Potenza, Fiom e Uilm a sostegno sciopero dipendenti Italtractor

Sono giorni di tensione per i 300 dipendenti della Italtractor di Potenza, storica azienda produttrice di componenti per macchinari del gruppo ITM e guidata dal colosso americano Titan che ingloba le sedi di Modena e Frosinone. I 200 operati ed i restanti tra addetti e impiegati hanno iniziato uno sciopero di 10 ore, scaglionate con 2 ore giornaliere secondo i turni, per chiedere il riavvio della contrattazione sul nuovo piano industriale, tutele salariali ed occupazionali.

“Dopo gli anni della crisi che hanno portato ad un accordo sul contratto di solidarietà – hanno dichiarato Emanuele De Nicola della Fiom Cgil e Giovanni Galgano della Uilm Uil – nel 2016 l’azienda è tornata a pieno regime ma non ha più rinnovato l’ammortizzatore sociale ed ha mancato l’impegno già preso di arrivare la contrattazione di secondo livello per una nuova discussione sul piano industriale, salari e diritti dei lavoratori”.

****************************************

- **Applica quanto letto**:
**A.** Indica se ciascuna affermazione concorda con il testo sullo sciopero alla Italtractor, rispondendo sì o no e citando le parole decisive del testo: (i) lo sciopero dura 10 ore in tutto, suddivise in 2 ore al giorno secondo i turni; (ii) nel 2016 l'azienda ha rinnovato l'ammortizzatore sociale; (iii) la Italtractor di Potenza è guidata da un gruppo tedesco.
**B.** Prosegui il testo sullo sciopero alla Italtractor a partire dall'ultima frase riportata.

****************************************

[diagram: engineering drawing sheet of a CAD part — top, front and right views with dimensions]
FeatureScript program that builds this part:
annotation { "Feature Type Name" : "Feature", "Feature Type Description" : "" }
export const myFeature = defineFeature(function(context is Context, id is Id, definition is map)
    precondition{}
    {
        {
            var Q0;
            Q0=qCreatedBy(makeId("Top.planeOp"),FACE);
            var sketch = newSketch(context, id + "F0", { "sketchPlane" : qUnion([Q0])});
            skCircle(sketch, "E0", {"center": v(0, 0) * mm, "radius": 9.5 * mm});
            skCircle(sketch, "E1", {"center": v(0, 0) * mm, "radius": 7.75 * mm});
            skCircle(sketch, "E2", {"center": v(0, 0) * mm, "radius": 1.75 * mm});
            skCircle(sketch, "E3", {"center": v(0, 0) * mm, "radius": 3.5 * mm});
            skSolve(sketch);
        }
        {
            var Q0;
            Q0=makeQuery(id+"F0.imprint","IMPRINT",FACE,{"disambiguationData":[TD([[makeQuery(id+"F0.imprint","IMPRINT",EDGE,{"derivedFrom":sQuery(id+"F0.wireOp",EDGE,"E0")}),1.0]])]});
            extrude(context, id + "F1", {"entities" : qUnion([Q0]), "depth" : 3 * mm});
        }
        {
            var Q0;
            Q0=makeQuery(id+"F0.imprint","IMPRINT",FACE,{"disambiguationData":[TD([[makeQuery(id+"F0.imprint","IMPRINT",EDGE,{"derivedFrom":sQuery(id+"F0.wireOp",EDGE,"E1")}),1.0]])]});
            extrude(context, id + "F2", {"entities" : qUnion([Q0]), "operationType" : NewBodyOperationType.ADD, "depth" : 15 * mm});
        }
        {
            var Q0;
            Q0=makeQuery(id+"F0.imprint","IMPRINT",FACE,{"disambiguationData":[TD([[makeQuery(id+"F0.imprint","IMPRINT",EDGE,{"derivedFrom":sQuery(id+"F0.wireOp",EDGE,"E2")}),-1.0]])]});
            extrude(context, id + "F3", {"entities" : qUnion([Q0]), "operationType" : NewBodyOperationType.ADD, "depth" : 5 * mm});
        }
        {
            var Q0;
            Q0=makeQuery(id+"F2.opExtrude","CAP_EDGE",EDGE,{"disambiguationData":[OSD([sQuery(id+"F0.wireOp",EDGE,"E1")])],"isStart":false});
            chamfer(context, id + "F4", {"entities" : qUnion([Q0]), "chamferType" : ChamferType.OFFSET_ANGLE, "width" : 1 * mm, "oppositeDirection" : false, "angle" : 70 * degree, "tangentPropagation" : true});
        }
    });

****************************************

- **Risultati delle attività**:
**A.**
(i) Sì: «uno sciopero di 10 ore, scaglionate con 2 ore giornaliere secondo i turni».
(ii) No: «nel 2016 l’azienda è tornata a pieno regime ma non ha più rinnovato l’ammortizzatore sociale».
(iii) No: «guidata dal colosso americano Titan».

**B.**
L’ultimo incontro del 16 giugno scorso ha allontanato le parti e indotto alla protesta con l’appoggio sindacale. “L’auspicio – hanno sottolineato De Nicola e Galgano – è di tornare a discutere le nostre richieste sul salario con 40 euro in più in busta paga e 2.400 euro come premio variabile secondo la produzione, ed ancora, tutela sanitaria, inquadramento interno e garanzie sugli appalti”.